[Extracted page text data]
▼
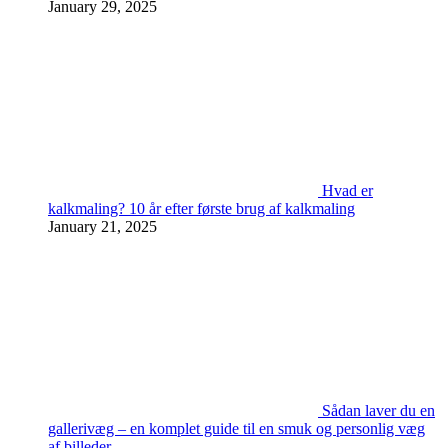
January 29, 2025
Hvad er
kalkmaling? 10 år efter første brug af kalkmaling
January 21, 2025
Sådan laver du en
gallerivæg – en komplet guide til en smuk og personlig væg
af billeder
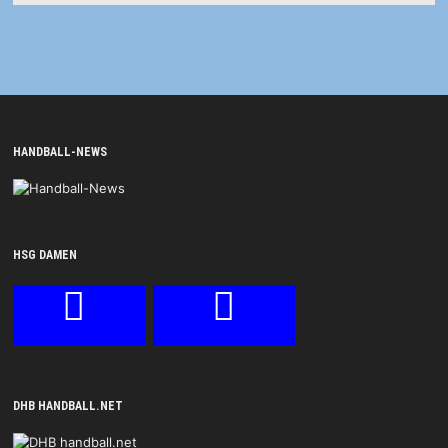
HANDBALL-NEWS
HSG DAMEN
DHB HANDBALL.NET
▲
PROBLEM STATEMENT: Each entry above is to be given again exactly, and any image in it is to be dropped.

ANSWER TO THE EXERCISE:
January 29, 2025
Hvad er
kalkmaling? 10 år efter første brug af kalkmaling
January 21, 2025
Sådan laver du en
gallerivæg – en komplet guide til en smuk og personlig væg
af billeder
HANDBALL-NEWS
HSG DAMEN
DHB HANDBALL.NET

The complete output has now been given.